Мария вдруг поняла: будь она мужчиной, тоже бы оглянулась. С Лизы слетела вся елочная мишура, но то, что всегда отличало ее от других, осталось. Редкая в своей притягательности, победная женственность и нежность. И никакая смена имиджа здесь не в силах была помешать ему.
Таракан счастливый
– Никто не видел, куда я сунул свои носки?
– А ты их по запаху найди, как ищейка!
– Прямо за нашим окном черешня растет! Ягоды поспели! Ничего себе, да?
– А к морю когда пойдем?
В бывшем пионерском лагере одного из курортных лагерей юга разноголосо звенели детские голоса. Прибыли на отдых ребята из Якутии.
Воспитательнице Любе, сопровождавшей детей, лагерь живо напомнил пионерское детство: облупившиеся железные кровати с панцирными сетками, потолок с коричневыми разводами после дождя, столовая с алюминиевыми кружками на столах. Но не это главное. Главное – черешня, хлопающая на ветру глянцевыми ладошками. Сквозь листву просвечивали лакированные бусины ягод. А самое главное – море и солнце. Пройдет несколько дней, и ультрафиолет придаст бледной коже благородный бронзовый оттенок.
– Второй отряд, стро-о-йсь! – закричал высокий худощавый паренек с «восьмеркой» очков на веснушчатом носу. Мальчишки-девчонки кое-как собрались в неровную шеренгу.
– Меня зовут Серафим, я буду вашим вожатым, – представился он.
Более нескладного человека трудно было придумать. На тощих запястьях висели широкие рабочие ладони. Глаза меланхоличными янтарными рыбками плавали в аквариумах диоптрий. И совершенно неожиданно выглядели рыжие усики, щеголевато подкрученные кверху. «Мсье Пуаро в юности», – фыркнула про себя Люба.
– Ой, смотрите, Таракан! – услышала она шепот пятнадцатилетней Леночки и строго взглянула на подопечную, но было поздно: мимолетное прозвище запрыгало в толпе веселым мячиком:
– Он стоит, он кричит, он усами шевелит!
– Таракан-таракан-тараканище!
…С тех пор за глаза вожатого иначе, чем Таракан, не называли.
Целый день ребят не отрывали от моря. Купайтесь, загорайте всласть! Возбужденные яркими впечатлениями, вечером они никак не могли угомониться. Перешептывались, хихикали, затем, закутавшись в одеяло и поджав ноги, уселись рядышком на кроватях рассказывать-слушать страшные истории.
– И вот, – зловещим голосом говорила Алена, делая большие глаза, – с жутким скрипом открывается дверь…
Дверь действительно начала открываться с жутким скрипом. «А-а-а!»
Люба проснулась в соседней комнате. Путаясь в рукавах халата, столкнулась в дверях с остолбеневшей фигурой. Щелкнула выключателем. Визг тотчас прекратился, будто радио выключили. На пороге стоял Таракан без очков и беспомощно щурил глаза.
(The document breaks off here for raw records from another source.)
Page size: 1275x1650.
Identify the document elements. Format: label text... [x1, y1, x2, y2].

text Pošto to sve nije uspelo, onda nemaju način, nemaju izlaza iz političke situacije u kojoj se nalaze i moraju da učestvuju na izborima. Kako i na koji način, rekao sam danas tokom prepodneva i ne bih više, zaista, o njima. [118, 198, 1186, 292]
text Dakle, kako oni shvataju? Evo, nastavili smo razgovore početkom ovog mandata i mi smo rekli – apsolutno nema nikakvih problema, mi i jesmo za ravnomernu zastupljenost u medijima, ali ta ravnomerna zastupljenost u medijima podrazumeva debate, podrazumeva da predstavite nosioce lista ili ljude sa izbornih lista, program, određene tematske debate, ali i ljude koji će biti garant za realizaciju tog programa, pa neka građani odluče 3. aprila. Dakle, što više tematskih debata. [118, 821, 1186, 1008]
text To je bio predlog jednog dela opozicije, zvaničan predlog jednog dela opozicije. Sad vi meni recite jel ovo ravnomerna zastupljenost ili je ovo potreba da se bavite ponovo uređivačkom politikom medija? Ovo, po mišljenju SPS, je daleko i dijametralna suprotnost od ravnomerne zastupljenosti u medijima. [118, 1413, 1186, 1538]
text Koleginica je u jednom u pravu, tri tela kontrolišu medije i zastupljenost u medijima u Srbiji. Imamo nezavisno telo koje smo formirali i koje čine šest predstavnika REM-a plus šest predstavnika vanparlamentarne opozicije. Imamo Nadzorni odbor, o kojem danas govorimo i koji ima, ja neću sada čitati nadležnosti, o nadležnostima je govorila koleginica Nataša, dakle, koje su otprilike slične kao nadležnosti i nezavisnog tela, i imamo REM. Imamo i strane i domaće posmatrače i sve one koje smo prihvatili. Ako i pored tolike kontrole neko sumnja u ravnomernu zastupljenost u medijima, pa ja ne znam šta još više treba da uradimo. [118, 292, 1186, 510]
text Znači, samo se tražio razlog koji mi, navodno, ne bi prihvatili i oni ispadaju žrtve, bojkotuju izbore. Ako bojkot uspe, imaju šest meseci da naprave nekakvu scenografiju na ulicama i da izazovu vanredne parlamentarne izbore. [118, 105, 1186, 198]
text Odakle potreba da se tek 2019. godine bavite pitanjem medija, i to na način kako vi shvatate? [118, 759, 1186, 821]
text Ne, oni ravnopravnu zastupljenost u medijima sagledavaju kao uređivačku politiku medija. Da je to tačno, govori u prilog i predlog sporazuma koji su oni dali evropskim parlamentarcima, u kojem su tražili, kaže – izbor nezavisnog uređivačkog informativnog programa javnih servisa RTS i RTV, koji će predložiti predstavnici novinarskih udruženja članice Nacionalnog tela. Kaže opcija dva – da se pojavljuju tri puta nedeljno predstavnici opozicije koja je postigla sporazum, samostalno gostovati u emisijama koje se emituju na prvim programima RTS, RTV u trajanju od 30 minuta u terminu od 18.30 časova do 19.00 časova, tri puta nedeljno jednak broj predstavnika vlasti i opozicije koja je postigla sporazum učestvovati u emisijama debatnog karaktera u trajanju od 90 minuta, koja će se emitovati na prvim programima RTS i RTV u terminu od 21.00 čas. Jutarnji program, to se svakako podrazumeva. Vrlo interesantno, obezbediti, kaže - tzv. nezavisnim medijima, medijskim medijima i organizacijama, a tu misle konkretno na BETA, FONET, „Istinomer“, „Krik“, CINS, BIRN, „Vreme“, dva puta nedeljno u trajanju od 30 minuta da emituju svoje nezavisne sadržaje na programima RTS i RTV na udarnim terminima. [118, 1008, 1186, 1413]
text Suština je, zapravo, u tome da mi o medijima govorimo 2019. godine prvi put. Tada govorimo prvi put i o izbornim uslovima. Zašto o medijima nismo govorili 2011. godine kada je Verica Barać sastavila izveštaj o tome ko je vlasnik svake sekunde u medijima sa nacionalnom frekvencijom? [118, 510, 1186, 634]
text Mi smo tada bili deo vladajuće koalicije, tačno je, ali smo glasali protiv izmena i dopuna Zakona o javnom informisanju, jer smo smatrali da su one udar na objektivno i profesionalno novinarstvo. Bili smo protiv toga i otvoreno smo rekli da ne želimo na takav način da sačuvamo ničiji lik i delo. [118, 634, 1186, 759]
– Я проверить пришел – спят, не спят… Завтра же вставать рано.
Еле успокоили детей, развели по комнатам и успокоились сами.
– Так классно было, а этот приперся, – шипела Леночка. – Таракан несчастный!
Не успели, кажется, уснуть, как…
– Подъе-е-м!
– О! Опять он! – ребята роняли на подушки головы.
Утро было прохладным, ноги холодила бисерная роса. Злые, невыспавшиеся, несколько человек с белыми усами из зубной пасты побежали за Серафимом, стряхивая дрему.
Рассвет подкрасил облака, и они вдруг стали цвета апельсинового мороженого. Воздух понемногу теплел, на чал поглаживать макушки солнечной ладонью. Вожатый сбросил футболку, обнажилась худая спина – пособие по анатомии.
– Гимнастика! Руки за голову, поворот влево… Раз-два, раз-два!
– У-у, Таракан! – Леночка в бессильной злобе поворачивалась влево-вправо резче, чем нужно.
В тот день ходили в горы. Преодолевая крутой подъем, ползли из последних сил, змейкой рассыпавшись по горе. Серафим несколько раз без видимых усилий поднимался и спускался обратно, легкий, как кузнечик… То есть другое насекомое. Подгонял отстающих, помогал уставшим нести поклажу.